### Problems to work on
a - Edit the passage on Basque history by copying it starting at "The ‘Euskaldunak’ (Basque" and ending at "Navarra in 818.", with "mercenaries" changed to "hired soldiers".
b - According to the passage on Basque history, for which side did the Basques fight during the Punic wars?

### Extract to read
....

The ‘Euskaldunak’ (Basque people) date back to at least the Roman era and probably far earlier. They first made their name as mercenaries during the golden age of the Roman Republic, fighting for Carthage during the Punic wars. Despite picking the losing side, they remained largely free from the Romans as their mountainous terrain discouraged invaders. Although they later fell under the suzerainty of the Roman Empire, they retained their own laws and customs.

Following the fall of Rome, the Basques fought off the Visigoths and the Franks, carving out their own slice of Europe. Such was their martial skill that when the Muslim ruler of Spain, Abd-al-Rahman, decided to invade France in 732, he chose to go round, as opposed to through, the Basques. Constant warfare prompted the Basques to centralise and Christianise their society, forming the Kingdom of Navarra in 818.

Yet even in the medieval period, the influence of the Basque people extended beyond Europe. Noted for their fishing, the Basques would regularly travel as far afield as Iceland, the Faroe Islands and the Hebrides to hunt down whales. In order to build ships capable of travelling such vast distances, the Basques became skilled shipbuilders, their shipyards stretching out along the Basque coast. The very first naval treaty affirming the freedom of the seas was actually signed by a Basque port – Bermeo – with King Edward III in 1351. During the age of discovery, the Basques sent ships to the New World, whaling in Brazil and the Southern Ocean and extending Spain’s globe-straddling Empire.

....

### Material provided
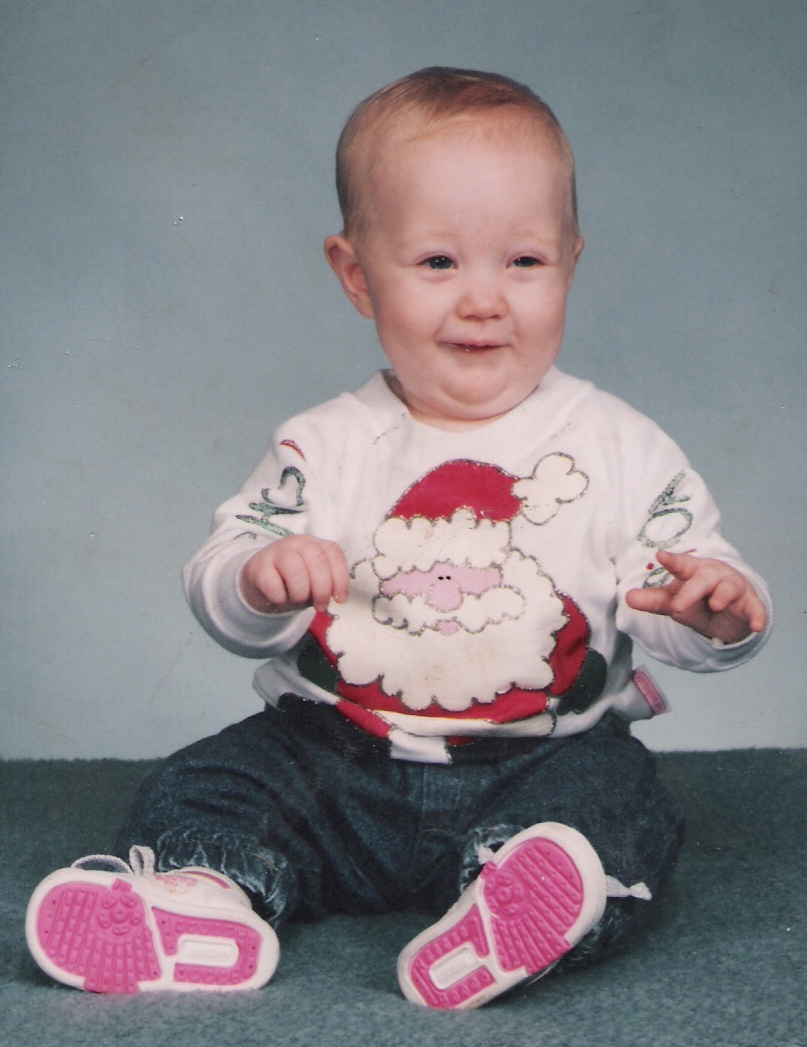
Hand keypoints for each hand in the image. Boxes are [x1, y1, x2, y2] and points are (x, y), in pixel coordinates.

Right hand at [240, 536, 348, 614]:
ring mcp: (276, 552)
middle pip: (316, 558)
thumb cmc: (296, 583)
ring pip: (293, 565)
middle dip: (322, 588)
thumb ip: (327, 585)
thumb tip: (337, 598)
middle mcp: (298, 543)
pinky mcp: (258, 567)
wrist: (263, 584)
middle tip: (320, 606)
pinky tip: (280, 598)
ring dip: (300, 590)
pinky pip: (271, 582)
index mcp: (316, 545)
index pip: (334, 553)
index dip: (340, 579)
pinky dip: (279, 596)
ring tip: (298, 601)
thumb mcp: (315, 583)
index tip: (339, 600)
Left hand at [625, 549, 766, 643]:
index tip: (660, 556)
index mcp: (693, 571)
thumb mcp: (675, 602)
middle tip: (677, 606)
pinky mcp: (750, 604)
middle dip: (692, 590)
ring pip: (729, 588)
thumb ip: (653, 600)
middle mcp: (714, 575)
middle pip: (703, 579)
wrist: (728, 611)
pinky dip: (757, 615)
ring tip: (715, 605)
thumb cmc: (698, 599)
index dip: (672, 561)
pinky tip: (757, 625)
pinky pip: (755, 608)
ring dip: (723, 596)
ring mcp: (733, 588)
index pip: (681, 565)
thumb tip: (627, 598)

....

### Responses
a -
The ‘Euskaldunak’ (Basque people) date back to at least the Roman era and probably far earlier. They first made their name as hired soldiers during the golden age of the Roman Republic, fighting for Carthage during the Punic wars. Despite picking the losing side, they remained largely free from the Romans as their mountainous terrain discouraged invaders. Although they later fell under the suzerainty of the Roman Empire, they retained their own laws and customs.

Following the fall of Rome, the Basques fought off the Visigoths and the Franks, carving out their own slice of Europe. Such was their martial skill that when the Muslim ruler of Spain, Abd-al-Rahman, decided to invade France in 732, he chose to go round, as opposed to through, the Basques. Constant warfare prompted the Basques to centralise and Christianise their society, forming the Kingdom of Navarra in 818.

b - Carthage.